Vultures Age, Set in Ways, Lose Friends Like Humans

UCLA
Griffon vulture in flight

Pierre Dalous

A griffon vulture - besties not pictured - in flight.

Key takeaways

  • Young griffon vultures move frequently between sleeping sites in different locations, interacting with many friends.
  • They get set in their ways as they age and roost in the same spots with the same individuals; older vultures follow the same paths.
  • Roosts act as information hubs; older vultures may have a more thorough knowledge of where to find food resources and less need to learn about them from other vultures.

If you'd rather be watching TV on your couch than dancing at the club, you might have something in common with aging griffon vultures. New research shows that young griffon vultures move frequently between sleeping sites in different locations and interact with many friends but get set in their ways as they age, roosting in the same spots with the same individuals. As moving between roosts becomes a grind, older vultures follow the same path, establishing movement routines, that are not seen in young vultures.

Younger vultures shy away from the most popular roosts, suggesting they might be intimidated by the older ones or that there's a vulture equivalent of "Hey you kids, get off my lawn."

The research, published in Proceedings of the National Academy of Sciences, shows that like many people, older vultures tend to have fewer, more selective friendships with stronger bonds. They may also have a more thorough knowledge of where to find food resources.

Eurasian griffon vultures, or Gyps fulvus, are large vultures that live in the Mediterranean, the Middle East and India. With wingspans up to 9 feet, they're much larger than North American turkey vultures and bigger than bald eagles.

Finding food can be tricky for vultures because it depends on locating animal carcasses — an unpredictable and ephemeral source. When griffon vultures find a carcass, they tend to sleep or roost nearby and feed on it over a period of days.
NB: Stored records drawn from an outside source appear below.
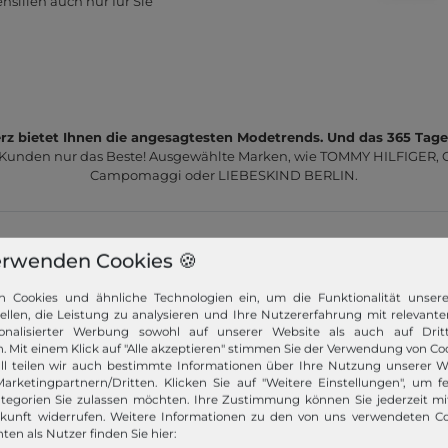
silien auch nur für Sie
z bietet Ihnen die angesagtesten Modetrends. Und das 365 Tage
 Kunden nur das Beste! Ausgewählte Marken, wie TOMMY HILFIGER, Ca
Campomaggi oder LIEBESKIND BERLIN.
erwenden Cookies 🍪
n Cookies und ähnliche Technologien ein, um die Funktionalität unser
tellen, die Leistung zu analysieren und Ihre Nutzererfahrung mit relevante
Schneller Versand!
onalisierter Werbung sowohl auf unserer Website als auch auf Dritt
. Mit einem Klick auf "Alle akzeptieren" stimmen Sie der Verwendung von Coo
Wir versenden Ihre Bestellung schnell per
ll teilen wir auch bestimmte Informationen über Ihre Nutzung unserer W
Premiumversand.
arketingpartnern/Dritten. Klicken Sie auf "Weitere Einstellungen", um fe
tegorien Sie zulassen möchten. Ihre Zustimmung können Sie jederzeit m
ukunft widerrufen. Weitere Informationen zu den von uns verwendeten C
Mehr dazu!
ten als Nutzer finden Sie hier: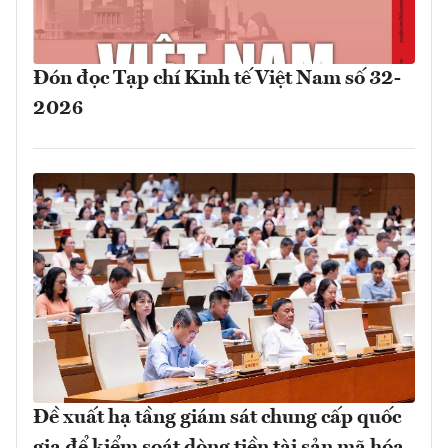
Đón đọc Tạp chí Kinh tế Việt Nam số 32-
2026
Đề xuất hạ tầng giám sát chung cấp quốc
gia để kiểm soát dòng tiền tài sản mã hóa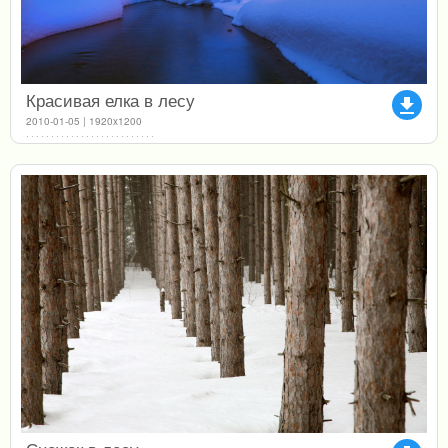
Красивая елка в лесу
file_download
2010-01-05 | 1920x1200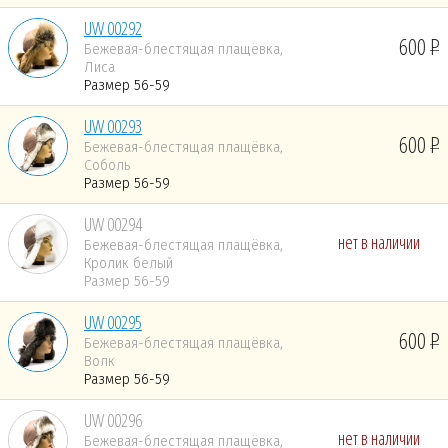
UW 00292
600
Бежевая-блестящая плащёвка,
Лиса
Размер 56-59
UW 00293
600
Бежевая-блестящая плащёвка,
Соболь
Размер 56-59
UW 00294
нет в наличии
Бежевая-блестящая плащёвка,
Кролик белый
Размер 56-59
UW 00295
600
Бежевая-блестящая плащёвка,
Волк
Размер 56-59
UW 00296
нет в наличии
Бежевая-блестящая плащёвка,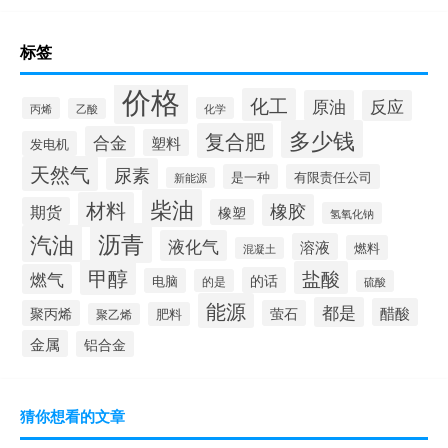
标签
价格
化工
原油
反应
丙烯
化学
乙酸
多少钱
复合肥
合金
塑料
发电机
天然气
尿素
是一种
有限责任公司
新能源
柴油
材料
橡胶
期货
橡塑
氢氧化钠
沥青
汽油
液化气
溶液
燃料
混凝土
甲醇
盐酸
燃气
的话
电脑
的是
硫酸
能源
都是
醋酸
聚丙烯
萤石
肥料
聚乙烯
金属
铝合金
猜你想看的文章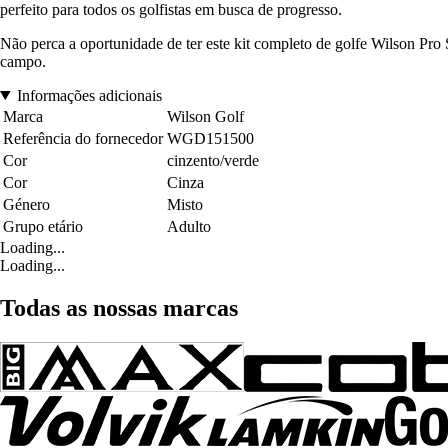
perfeito para todos os golfistas em busca de progresso.
Não perca a oportunidade de ter este kit completo de golfe Wilson Pr
campo.
Informações adicionais
Marca
Wilson Golf
Referência do fornecedor
WGD151500
Cor
cinzento/verde
Cor
Cinza
Género
Misto
Grupo etário
Adulto
Loading...
Loading...
Todas as nossas marcas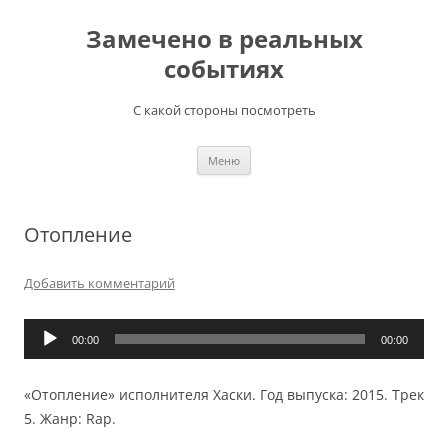
Перейти
к
Замечено в реальных
содержимому
событиях
С какой стороны посмотреть
Меню
Отопление
Добавить комментарий
Аудиоплеер
00:00
00:00
«Отопление» исполнителя Хаски. Год выпуска: 2015. Трек
5. Жанр: Rap.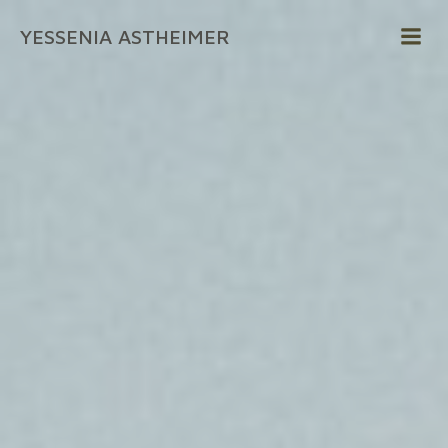
Zum
YESSENIA ASTHEIMER
Inhalt
springen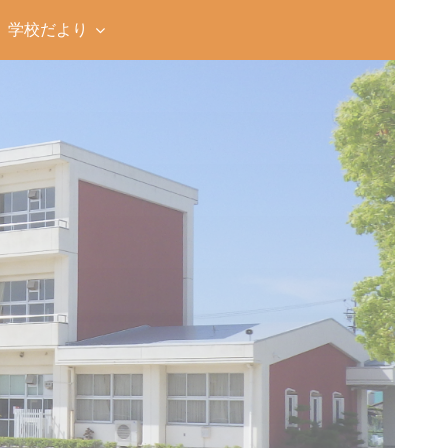
学校だより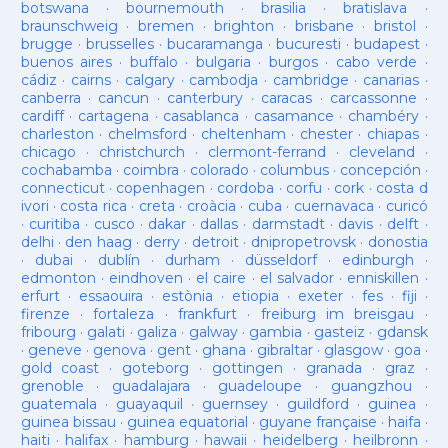
botswana
·
bournemouth
·
brasilia
·
bratislava
·
braunschweig
·
bremen
·
brighton
·
brisbane
·
bristol
·
brugge
·
brusselles
·
bucaramanga
·
bucuresti
·
budapest
·
buenos aires
·
buffalo
·
bulgaria
·
burgos
·
cabo verde
·
cádiz
·
cairns
·
calgary
·
cambodja
·
cambridge
·
canarias
·
canberra
·
cancun
·
canterbury
·
caracas
·
carcassonne
·
cardiff
·
cartagena
·
casablanca
·
casamance
·
chambéry
·
charleston
·
chelmsford
·
cheltenham
·
chester
·
chiapas
·
chicago
·
christchurch
·
clermont-ferrand
·
cleveland
·
cochabamba
·
coimbra
·
colorado
·
columbus
·
concepción
·
connecticut
·
copenhagen
·
cordoba
·
corfu
·
cork
·
costa d
ivori
·
costa rica
·
creta
·
croàcia
·
cuba
·
cuernavaca
·
curicó
·
curitiba
·
cusco
·
dakar
·
dallas
·
darmstadt
·
davis
·
delft
·
delhi
·
den haag
·
derry
·
detroit
·
dnipropetrovsk
·
donostia
·
dubai
·
dublín
·
durham
·
düsseldorf
·
edinburgh
·
edmonton
·
eindhoven
·
el caire
·
el salvador
·
enniskillen
·
erfurt
·
essaouira
·
estònia
·
etiopia
·
exeter
·
fes
·
fiji
·
firenze
·
fortaleza
·
frankfurt
·
freiburg im breisgau
·
fribourg
·
galati
·
galiza
·
galway
·
gambia
·
gasteiz
·
gdansk
·
geneve
·
genova
·
gent
·
ghana
·
gibraltar
·
glasgow
·
goa
·
gold coast
·
goteborg
·
gottingen
·
granada
·
graz
·
grenoble
·
guadalajara
·
guadeloupe
·
guangzhou
·
guatemala
·
guayaquil
·
guernsey
·
guildford
·
guinea
·
guinea bissau
·
guinea equatorial
·
guyane française
·
haifa
·
haiti
·
halifax
·
hamburg
·
hawaii
·
heidelberg
·
heilbronn
·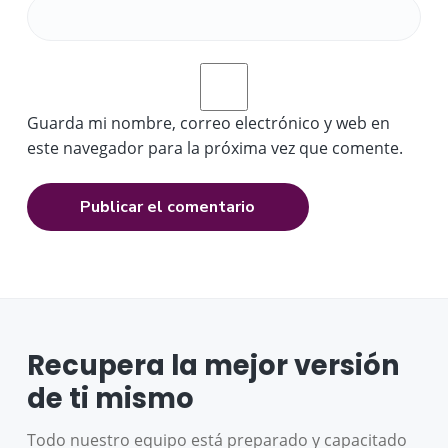
Guarda mi nombre, correo electrónico y web en
este navegador para la próxima vez que comente.
Recupera la mejor versión
de ti mismo
Todo nuestro equipo está preparado y capacitado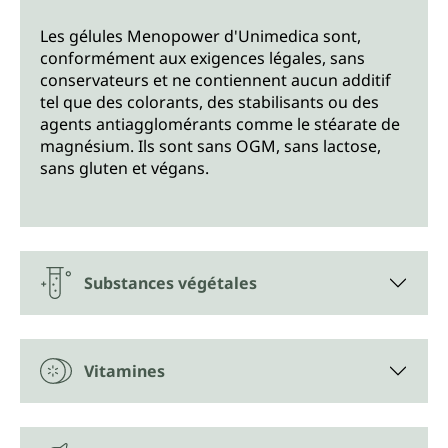
Les gélules Menopower d'Unimedica sont,
conformément aux exigences légales, sans
conservateurs et ne contiennent aucun additif
tel que des colorants, des stabilisants ou des
agents antiagglomérants comme le stéarate de
magnésium. Ils sont sans OGM, sans lactose,
sans gluten et végans.
Substances végétales
Vitamines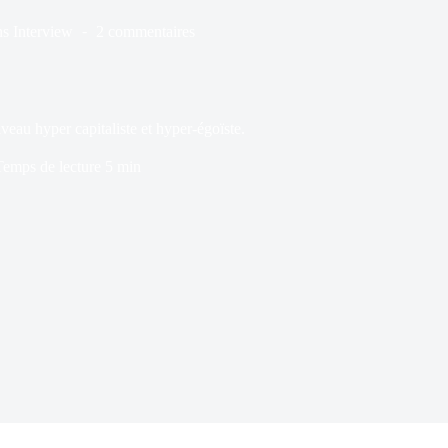
ns
Interview
2 commentaires
iveau hyper capitaliste et hyper-égoïste.
Temps de lecture
5 min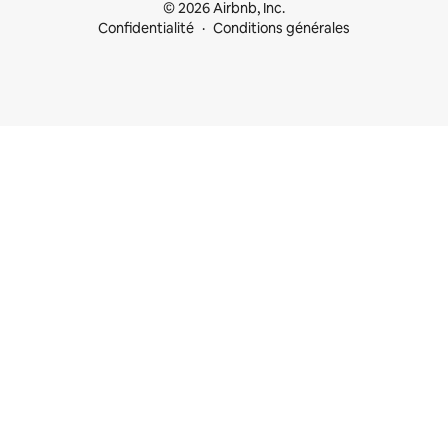
© 2026 Airbnb, Inc.
Confidentialité
Conditions générales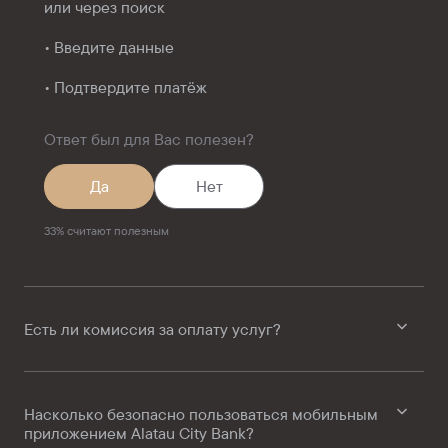
или через поиск
• Введите данные
• Подтвердите платёж
Ответ был для Вас полезен?
Да
Нет
33
%
считают полезным
Есть ли комиссия за оплату услуг?
Насколько безопасно пользоваться мобильным
приложением Alatau City Bank?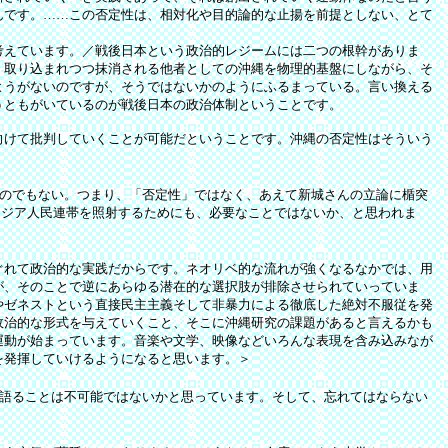
んです。……この否定性は、相対化や目的論的な止揚を前提としない、とて
考えています。／戦後日本という政治的レジームには二つの根幹がありま
、取り込まれつつ抹消される他者としての沖縄を物理的基盤にしながら、そ
ようがないのですが、そうではないかのようにふるまっている。言い換える
うともがいているのが戦後日本の政治体制ということです。
けて批判していくことが可能だということです。沖縄の否定性はそういう
のでもない。つまり、「否定性」ではなく、あえて新城さんの立論に楯突
アジア人民連帯を照射するためにも、必要なことではないか、と思われま
ぐれて政治的な実践だからです。ネオリベ的な流れが強くなるなかでは、用
が、そのことで逆にあらゆる潜在的な選択肢が排除させられていっていま
やゼネストという直接民主主義そして非暴力による徹底した絶対不服従を発
政治的な形式を与えていくこと、そこに沖縄研究の課題があると言えるかも
運動が始まっています。音楽や文学、映像などいろんな表現を含み込みなが
を発揮していけるようになると思います。＞
語ることは不可能ではないかと思っています。そして、忘れてはならない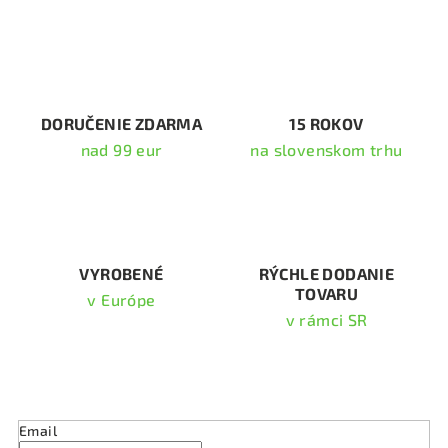
á
d
a
c
i
DORUČENIE ZDARMA
15 ROKOV
e
nad 99 eur
na slovenskom trhu
p
r
v
k
y
v
VYROBENÉ
RÝCHLE DODANIE
TOVARU
ý
v Európe
p
v rámci SR
i
s
Odoberať newsletter
u
Email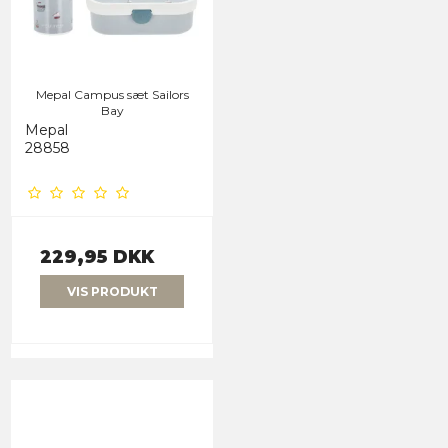
Mepal Campus sæt Sailors
Bay
Mepal
28858
229,95 DKK
VIS PRODUKT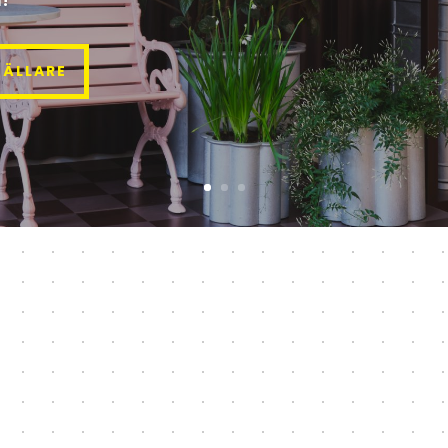
TÄLLARE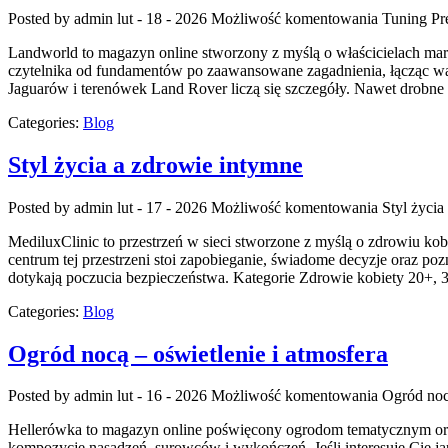
Posted by admin
lut - 18 - 2026
Możliwość komentowania
Tuning P
Landworld to magazyn online stworzony z myślą o właścicielach mar
czytelnika od fundamentów po zaawansowane zagadnienia, łącząc war
Jaguarów i terenówek Land Rover liczą się szczegóły. Nawet drobne
Categories:
Blog
Styl życia a zdrowie intymne
Posted by admin
lut - 17 - 2026
Możliwość komentowania
Styl życia
MediluxClinic to przestrzeń w sieci stworzone z myślą o zdrowiu kob
centrum tej przestrzeni stoi zapobieganie, świadome decyzje oraz po
dotykają poczucia bezpieczeństwa. Kategorie Zdrowie kobiety 20+, 
Categories:
Blog
Ogród nocą – oświetlenie i atmosfera
Posted by admin
lut - 16 - 2026
Możliwość komentowania
Ogród nocą
Hellerówka to magazyn online poświęcony ogrodom tematycznym oraz 
kompozycję nasadzeń, surowców i wykończeń. Jeśli interesuje Cię japo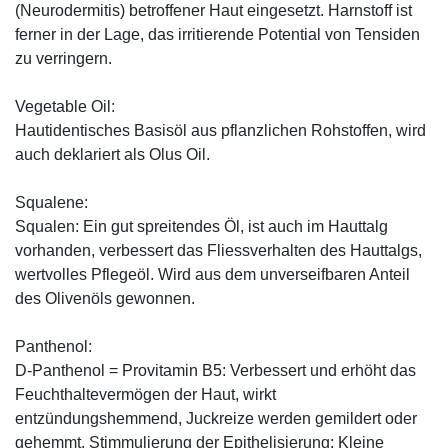
(Neurodermitis) betroffener Haut eingesetzt. Harnstoff ist
ferner in der Lage, das irritierende Potential von Tensiden
zu verringern.
Vegetable Oil:
Hautidentisches Basisöl aus pflanzlichen Rohstoffen, wird
auch deklariert als Olus Oil.
Squalene:
Squalen: Ein gut spreitendes Öl, ist auch im Hauttalg
vorhanden, verbessert das Fliessverhalten des Hauttalgs,
wertvolles Pflegeöl. Wird aus dem unverseifbaren Anteil
des Olivenöls gewonnen.
Panthenol:
D-Panthenol = Provitamin B5: Verbessert und erhöht das
Feuchthaltevermögen der Haut, wirkt
entzündungshemmend, Juckreize werden gemildert oder
gehemmt. Stimmulierung der Epithelisierung: Kleine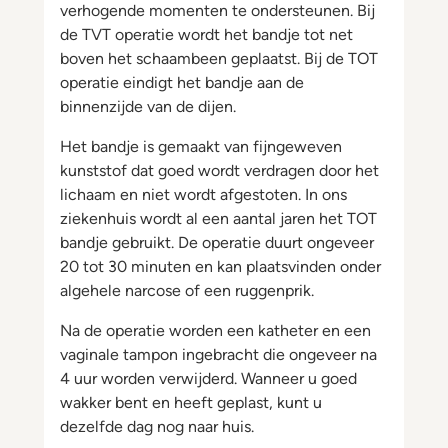
verhogende momenten te ondersteunen. Bij
de TVT operatie wordt het bandje tot net
boven het schaambeen geplaatst. Bij de TOT
operatie eindigt het bandje aan de
binnenzijde van de dijen.
Het bandje is gemaakt van fijngeweven
kunststof dat goed wordt verdragen door het
lichaam en niet wordt afgestoten. In ons
ziekenhuis wordt al een aantal jaren het TOT
bandje gebruikt. De operatie duurt ongeveer
20 tot 30 minuten en kan plaatsvinden onder
algehele narcose of een ruggenprik.
Na de operatie worden een katheter en een
vaginale tampon ingebracht die ongeveer na
4 uur worden verwijderd. Wanneer u goed
wakker bent en heeft geplast, kunt u
dezelfde dag nog naar huis.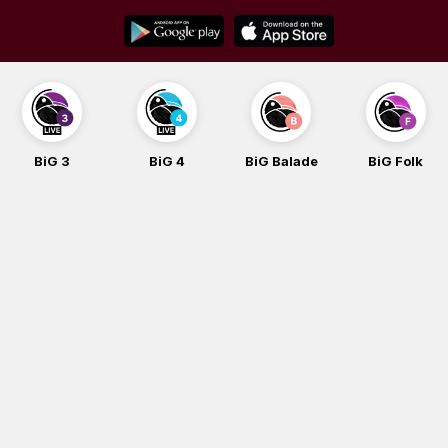
Skip
to
content
BiG 4
BiG Balade
BiG Folk
BiG iG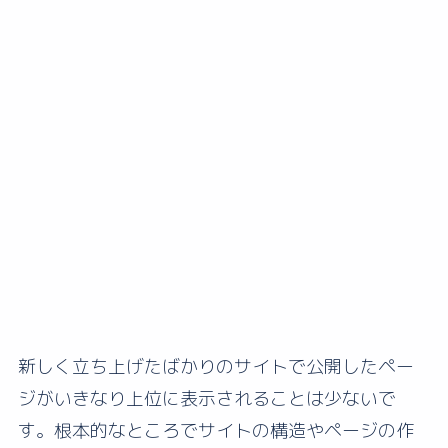
新しく立ち上げたばかりのサイトで公開したペー
ジがいきなり上位に表示されることは少ないで
す。根本的なところでサイトの構造やページの作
Roosting sites can thus be 'information hubs,' where vultures that recently fed signal to others about food sources; they then follow each other to carcasses and form friendships that help them stay in the loop about food.

The researchers wanted to know if an individual griffon vulture's movement patterns and social behavior changed over the course of its life. They used GPS data from 142 individually tagged birds in Israel gathered over a period of 15 years to cross-reference the vultures' ages with their movement and social interactions at roost sites.

"What we found was as they age, their loyalty to certain roost sites increases," said co-author Noa Pinter-Wollman, a UCLA professor of ecology and evolutionary biology. "Young vultures check out many different roosts but in middle age, they start going repeatedly to the same places."

The study showed young vultures sometimes returned to the same roost but usually chose different ones, rarely spending two nights in the same place. From young adulthood at around 5 years old through middle age, they spent about half their nights at the same "home" site and half elsewhere. In old age, they became true homebodies.

"When they are old, from the age of 10 onward, they no longer have the energy to be 'out and about' and return consistently to the same site," said corresponding author Orr Spiegel of Tel Aviv University. "Those who were adventurous at the age of 5 became more sedentary by age 10."

As the vultures grew older, the strength of their social bonds decreased as well for at least part of the year. The number of individuals they interacted with didn't change with age — if they had five friends when young, they still had five when older. But the amount of time they spent with vultures outside of their close friend group plummeted. Older vultures spent most of their time with and roosted mostly with these close friends. Their movements also became more routine, eventually following a predictable pattern.

The study is unique because the researchers were able to track the movements and social behaviors of the same vultures for up to 12 nearly consecutive years over a 15-year period.

"We are able to show that the trends of individuals becoming more loyal to the same sites with age is not because the more exploratory individuals die earlier and live shorter lives, and the older, more sedentary individuals live longer lives," said first author and Tel Aviv University postdoctoral fellow Marta Acácio. "Individuals actually change their behavior with age, and this has rarely been shown in nature for long-lived birds due to the difficulty of tracking individuals for such a long time."

The research backs up findings from studies in other species that, with age, animals become more faithful to their known sites and routines — and potentially become more selective in their social relationships. These behaviors are commonly attributed to aging in humans and can help improve understanding of how animal populations move about in their environments and relate to other members of their species, as well as identify better ways to protect them from threats. For griffon vultures, this could mean better protection of important roosting sites and using knowledge about their social interactions to reduce the risk of poisoning.

"It looks like they just get set in their ways," Pinter-Wollman said. "They've gathered information over the years, and they might as well use it. Carcasses are hard to come by and roosts are information hubs. Some roosts become popular for a reason; for example, they tend to be closer to reliable food sources and older vultures potentially monopolize these roosts."